ASWAJADEWATA.COM | PONTIANAK
Penulisan buku Fikih Muslim Bali berangkat dari sejarah hubungan antara umat Islam Bali dan Hindu yang terjaga dan terawat hingga saat ini Bali dikenal sebagai daerah dengan tingkat Kerukunan tertinggi di Indonesia.
Ini diungkapkan Muhammad Taufik Maulana dalam sesi Seminar Islam Kultural dengan tema ” Fikih Muslim Bali: Geliat Umat Mayoritas Sebagai Komunitas Minoritas.”
Acara yang digelar oleh Prodi Studi Agama-agama Fakultas Ushuluddin, Adab, dan Dakwah (FUAD) IAIN Pontianak, Selasa, 8/10 ini bertempat di ruang sidang FUAD IAIN Pontianak.
Pada kesempatan itu dia juga mengatakan bahwa dipilihnya terma ‘Fikih” dalam buku “Fikih Muslim Bali” adalah salah satu upaya solutif dalam memotret relasi hubungan harmonis antar agama yakni Islam dan Hindu di Bali.

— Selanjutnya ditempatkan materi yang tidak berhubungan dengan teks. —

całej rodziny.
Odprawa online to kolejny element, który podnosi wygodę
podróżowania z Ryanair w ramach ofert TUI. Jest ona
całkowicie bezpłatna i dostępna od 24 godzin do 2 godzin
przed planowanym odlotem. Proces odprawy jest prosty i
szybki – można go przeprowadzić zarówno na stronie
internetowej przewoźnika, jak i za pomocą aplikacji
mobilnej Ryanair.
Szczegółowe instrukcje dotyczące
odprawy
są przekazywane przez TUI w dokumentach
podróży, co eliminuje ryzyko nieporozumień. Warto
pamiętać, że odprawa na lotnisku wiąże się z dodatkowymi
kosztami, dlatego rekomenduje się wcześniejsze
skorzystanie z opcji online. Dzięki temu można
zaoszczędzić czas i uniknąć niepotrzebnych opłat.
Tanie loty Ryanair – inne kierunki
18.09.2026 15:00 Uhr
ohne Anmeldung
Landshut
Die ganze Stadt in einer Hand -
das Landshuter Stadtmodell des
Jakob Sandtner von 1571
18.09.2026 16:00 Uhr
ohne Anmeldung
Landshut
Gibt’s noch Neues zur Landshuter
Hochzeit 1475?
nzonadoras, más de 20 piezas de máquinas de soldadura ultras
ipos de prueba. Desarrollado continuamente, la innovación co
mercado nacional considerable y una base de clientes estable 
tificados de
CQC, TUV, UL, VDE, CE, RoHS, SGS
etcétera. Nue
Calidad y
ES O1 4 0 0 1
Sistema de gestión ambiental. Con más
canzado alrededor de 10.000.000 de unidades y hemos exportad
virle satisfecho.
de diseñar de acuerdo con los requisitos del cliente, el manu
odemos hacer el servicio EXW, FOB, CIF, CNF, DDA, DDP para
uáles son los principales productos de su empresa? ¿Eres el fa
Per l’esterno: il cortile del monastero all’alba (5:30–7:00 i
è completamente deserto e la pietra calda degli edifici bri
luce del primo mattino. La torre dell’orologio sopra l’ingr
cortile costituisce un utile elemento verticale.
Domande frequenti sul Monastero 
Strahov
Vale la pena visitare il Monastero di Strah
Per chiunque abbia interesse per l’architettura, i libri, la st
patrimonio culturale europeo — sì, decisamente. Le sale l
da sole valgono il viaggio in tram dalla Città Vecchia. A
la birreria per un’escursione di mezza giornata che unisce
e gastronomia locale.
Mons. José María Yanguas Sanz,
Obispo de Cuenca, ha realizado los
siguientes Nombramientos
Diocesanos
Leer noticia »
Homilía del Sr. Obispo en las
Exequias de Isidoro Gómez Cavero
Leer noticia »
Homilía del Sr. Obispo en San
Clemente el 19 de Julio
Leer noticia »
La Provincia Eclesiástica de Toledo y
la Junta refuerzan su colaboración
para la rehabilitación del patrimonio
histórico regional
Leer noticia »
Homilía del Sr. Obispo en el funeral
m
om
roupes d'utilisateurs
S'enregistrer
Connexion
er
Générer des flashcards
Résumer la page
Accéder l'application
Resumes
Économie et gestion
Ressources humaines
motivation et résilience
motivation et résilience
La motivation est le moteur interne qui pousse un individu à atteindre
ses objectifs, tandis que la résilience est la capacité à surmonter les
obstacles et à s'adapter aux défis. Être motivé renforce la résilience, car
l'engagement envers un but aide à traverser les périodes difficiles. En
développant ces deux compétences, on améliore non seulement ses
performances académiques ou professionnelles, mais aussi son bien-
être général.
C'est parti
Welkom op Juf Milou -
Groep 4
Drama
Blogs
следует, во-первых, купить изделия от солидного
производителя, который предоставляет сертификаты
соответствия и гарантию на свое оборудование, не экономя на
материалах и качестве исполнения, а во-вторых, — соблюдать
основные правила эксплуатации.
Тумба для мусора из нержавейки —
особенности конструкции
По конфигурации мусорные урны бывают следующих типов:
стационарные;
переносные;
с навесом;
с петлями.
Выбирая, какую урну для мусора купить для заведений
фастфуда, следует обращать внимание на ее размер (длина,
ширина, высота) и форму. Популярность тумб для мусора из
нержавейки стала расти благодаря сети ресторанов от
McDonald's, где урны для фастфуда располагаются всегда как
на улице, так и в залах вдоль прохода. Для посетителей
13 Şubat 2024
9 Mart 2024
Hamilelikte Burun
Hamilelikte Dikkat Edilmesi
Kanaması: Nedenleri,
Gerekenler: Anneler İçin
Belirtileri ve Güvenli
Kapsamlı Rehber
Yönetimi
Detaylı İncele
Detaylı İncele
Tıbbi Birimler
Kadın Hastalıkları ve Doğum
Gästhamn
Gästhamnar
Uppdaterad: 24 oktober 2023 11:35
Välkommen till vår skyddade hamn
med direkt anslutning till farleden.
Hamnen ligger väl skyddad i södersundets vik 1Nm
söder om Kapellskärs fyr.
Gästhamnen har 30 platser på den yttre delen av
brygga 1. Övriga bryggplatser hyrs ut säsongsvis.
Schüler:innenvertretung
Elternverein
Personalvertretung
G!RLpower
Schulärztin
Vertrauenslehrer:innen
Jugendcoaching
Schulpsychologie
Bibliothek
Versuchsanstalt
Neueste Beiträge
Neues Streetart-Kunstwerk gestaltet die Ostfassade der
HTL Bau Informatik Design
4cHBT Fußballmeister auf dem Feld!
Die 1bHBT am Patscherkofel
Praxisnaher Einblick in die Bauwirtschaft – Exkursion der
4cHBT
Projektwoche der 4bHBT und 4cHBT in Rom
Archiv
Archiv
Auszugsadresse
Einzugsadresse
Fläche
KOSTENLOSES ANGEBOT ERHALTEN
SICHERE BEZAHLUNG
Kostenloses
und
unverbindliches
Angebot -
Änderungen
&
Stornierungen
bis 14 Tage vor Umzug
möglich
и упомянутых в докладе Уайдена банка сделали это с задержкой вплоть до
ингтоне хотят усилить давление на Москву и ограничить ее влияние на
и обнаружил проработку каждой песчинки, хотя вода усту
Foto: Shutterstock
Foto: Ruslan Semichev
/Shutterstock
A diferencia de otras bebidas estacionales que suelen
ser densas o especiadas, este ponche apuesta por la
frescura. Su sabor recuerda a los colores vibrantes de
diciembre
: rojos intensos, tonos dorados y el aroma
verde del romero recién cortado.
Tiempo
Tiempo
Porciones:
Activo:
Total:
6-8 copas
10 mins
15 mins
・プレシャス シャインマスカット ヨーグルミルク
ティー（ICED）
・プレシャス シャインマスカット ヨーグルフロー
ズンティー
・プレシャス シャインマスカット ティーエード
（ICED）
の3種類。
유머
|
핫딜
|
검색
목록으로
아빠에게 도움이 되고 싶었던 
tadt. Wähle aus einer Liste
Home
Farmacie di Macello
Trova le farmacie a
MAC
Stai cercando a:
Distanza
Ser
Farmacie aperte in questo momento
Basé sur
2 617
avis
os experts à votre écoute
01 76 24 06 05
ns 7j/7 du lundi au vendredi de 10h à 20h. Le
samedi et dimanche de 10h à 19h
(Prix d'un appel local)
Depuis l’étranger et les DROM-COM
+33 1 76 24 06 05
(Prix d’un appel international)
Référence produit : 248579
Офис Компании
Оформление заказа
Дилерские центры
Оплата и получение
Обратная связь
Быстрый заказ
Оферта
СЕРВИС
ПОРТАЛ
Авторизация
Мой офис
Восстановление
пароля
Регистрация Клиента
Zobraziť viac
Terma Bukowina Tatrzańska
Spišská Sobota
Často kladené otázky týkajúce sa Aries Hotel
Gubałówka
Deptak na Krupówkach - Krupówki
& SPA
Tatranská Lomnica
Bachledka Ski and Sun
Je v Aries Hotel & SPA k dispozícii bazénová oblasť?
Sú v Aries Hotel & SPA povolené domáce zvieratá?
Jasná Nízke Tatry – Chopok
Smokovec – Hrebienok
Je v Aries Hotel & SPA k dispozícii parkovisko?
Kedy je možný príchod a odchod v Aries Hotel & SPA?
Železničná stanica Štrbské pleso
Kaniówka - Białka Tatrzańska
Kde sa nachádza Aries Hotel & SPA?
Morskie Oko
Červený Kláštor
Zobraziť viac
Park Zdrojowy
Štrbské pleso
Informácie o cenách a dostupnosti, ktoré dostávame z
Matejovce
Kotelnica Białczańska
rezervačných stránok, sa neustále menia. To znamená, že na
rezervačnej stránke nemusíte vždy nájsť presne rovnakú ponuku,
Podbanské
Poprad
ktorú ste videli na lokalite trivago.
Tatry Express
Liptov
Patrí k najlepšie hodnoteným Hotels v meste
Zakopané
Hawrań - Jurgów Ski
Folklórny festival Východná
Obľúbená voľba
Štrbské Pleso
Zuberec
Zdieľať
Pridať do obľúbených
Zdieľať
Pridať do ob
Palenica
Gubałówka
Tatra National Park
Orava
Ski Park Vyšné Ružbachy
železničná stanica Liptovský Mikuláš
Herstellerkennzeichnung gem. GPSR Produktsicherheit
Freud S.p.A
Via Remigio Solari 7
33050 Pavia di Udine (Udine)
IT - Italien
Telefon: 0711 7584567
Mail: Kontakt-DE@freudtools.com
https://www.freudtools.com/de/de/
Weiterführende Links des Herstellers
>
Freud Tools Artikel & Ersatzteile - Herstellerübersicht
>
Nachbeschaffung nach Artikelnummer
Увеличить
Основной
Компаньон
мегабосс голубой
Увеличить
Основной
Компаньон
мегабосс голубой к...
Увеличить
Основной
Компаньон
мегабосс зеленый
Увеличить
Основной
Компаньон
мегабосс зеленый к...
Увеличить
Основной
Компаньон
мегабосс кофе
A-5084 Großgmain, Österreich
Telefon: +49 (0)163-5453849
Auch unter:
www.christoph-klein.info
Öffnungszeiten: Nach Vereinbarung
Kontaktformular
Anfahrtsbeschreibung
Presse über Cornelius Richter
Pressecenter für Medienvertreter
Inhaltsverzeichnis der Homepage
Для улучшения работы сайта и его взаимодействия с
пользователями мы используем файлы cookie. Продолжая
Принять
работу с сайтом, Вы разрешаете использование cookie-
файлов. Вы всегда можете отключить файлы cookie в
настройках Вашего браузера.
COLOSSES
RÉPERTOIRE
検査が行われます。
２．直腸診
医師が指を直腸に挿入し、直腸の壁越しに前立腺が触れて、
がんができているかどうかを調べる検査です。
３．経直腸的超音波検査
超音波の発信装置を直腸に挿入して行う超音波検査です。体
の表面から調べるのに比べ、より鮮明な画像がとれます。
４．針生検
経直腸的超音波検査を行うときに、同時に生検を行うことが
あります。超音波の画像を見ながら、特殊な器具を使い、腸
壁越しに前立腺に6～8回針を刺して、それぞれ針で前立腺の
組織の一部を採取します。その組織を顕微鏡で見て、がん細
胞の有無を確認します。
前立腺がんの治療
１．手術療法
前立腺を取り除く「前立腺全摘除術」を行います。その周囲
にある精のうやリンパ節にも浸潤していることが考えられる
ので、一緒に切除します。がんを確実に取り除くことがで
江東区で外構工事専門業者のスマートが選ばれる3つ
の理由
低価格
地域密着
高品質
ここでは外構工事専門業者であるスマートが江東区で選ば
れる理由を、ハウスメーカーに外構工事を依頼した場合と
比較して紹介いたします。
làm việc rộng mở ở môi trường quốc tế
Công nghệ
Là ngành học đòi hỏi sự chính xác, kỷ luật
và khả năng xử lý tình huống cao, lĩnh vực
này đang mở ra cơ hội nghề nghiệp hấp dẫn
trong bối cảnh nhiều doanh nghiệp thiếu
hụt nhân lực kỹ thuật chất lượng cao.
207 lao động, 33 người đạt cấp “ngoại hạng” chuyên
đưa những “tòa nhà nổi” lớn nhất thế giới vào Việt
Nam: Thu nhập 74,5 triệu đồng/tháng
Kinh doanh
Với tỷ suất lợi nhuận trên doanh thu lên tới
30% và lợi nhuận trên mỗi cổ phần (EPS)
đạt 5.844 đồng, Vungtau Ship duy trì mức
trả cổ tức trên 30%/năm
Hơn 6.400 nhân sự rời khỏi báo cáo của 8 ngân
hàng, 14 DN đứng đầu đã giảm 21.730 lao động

“Kalau kembali kepada Akidah dalam menyikapi interaksi hubungan antar Muslim dan Non Muslim tidak bisa. Oleh karena itulah kemudian Fikih dipandang sebagai pedoman solutif dalam menyelesaikan masalah interaksi antar umat beragama. ” ujar M. Taufiq yang juga Dosen STAI Denpasar ini.
Lalu dia menekankan pentingnya semua elemen untuk menghayati nilai-nilai toleransi yang merupakan bagian dari fikih.
“Toleransi bagi saya memiliki makna sederhana yakni mencintai tanpa memiliki. Maksudnya toleransi dimaksudkan sebagai upaya saling menghargai tanpa bisa mengimani. Contohnya adalah seorang Muslim tidak lantas berubah imannya ketika memasuki tempat ibadah agama lain. Dasar toleransi inilah yang kemudian menjadikan hubungan antara Muslim dan Hindu di Bali sangat romantis. ” ujarnya.
Menurut Ketua LTN NU Bali yang kerap juga dipanggil Gus Tama ini, “Perbedaan itu bukanlah musuh, melainkan Sunatullah yang harus diterima dan tidak bisa ditolak.”
“Karena perbedaanlah kita semua menjadi ada,” tambah alumi Ma’had Aly Sukorejo ini lagi.
Selanjutnya Dr. Patmawati selaku narasumber pembanding menyampaikan bahwa buku “Fikih Muslim Bali” menggambarkan kondisi sosial yang mirip dengan apa yang ada disini.
“Buku ini membantu kita untuk membuka wawasan tentang situasi Kalbar yang tidak jauh berbeda dengan Bali,” katanya.
“Islam yang masuk di wilayah Nusantara pertama kali adalah Islam yang Tasamuh, walau tidak menutup kemungkinan juga bersamaan dengan politik” tuturnya,
Maka dari itu, menurutnya kita harus terus menjaga toleransi tersebut. sebagaimana dikemukakan dalam Fikih Muslim Bali.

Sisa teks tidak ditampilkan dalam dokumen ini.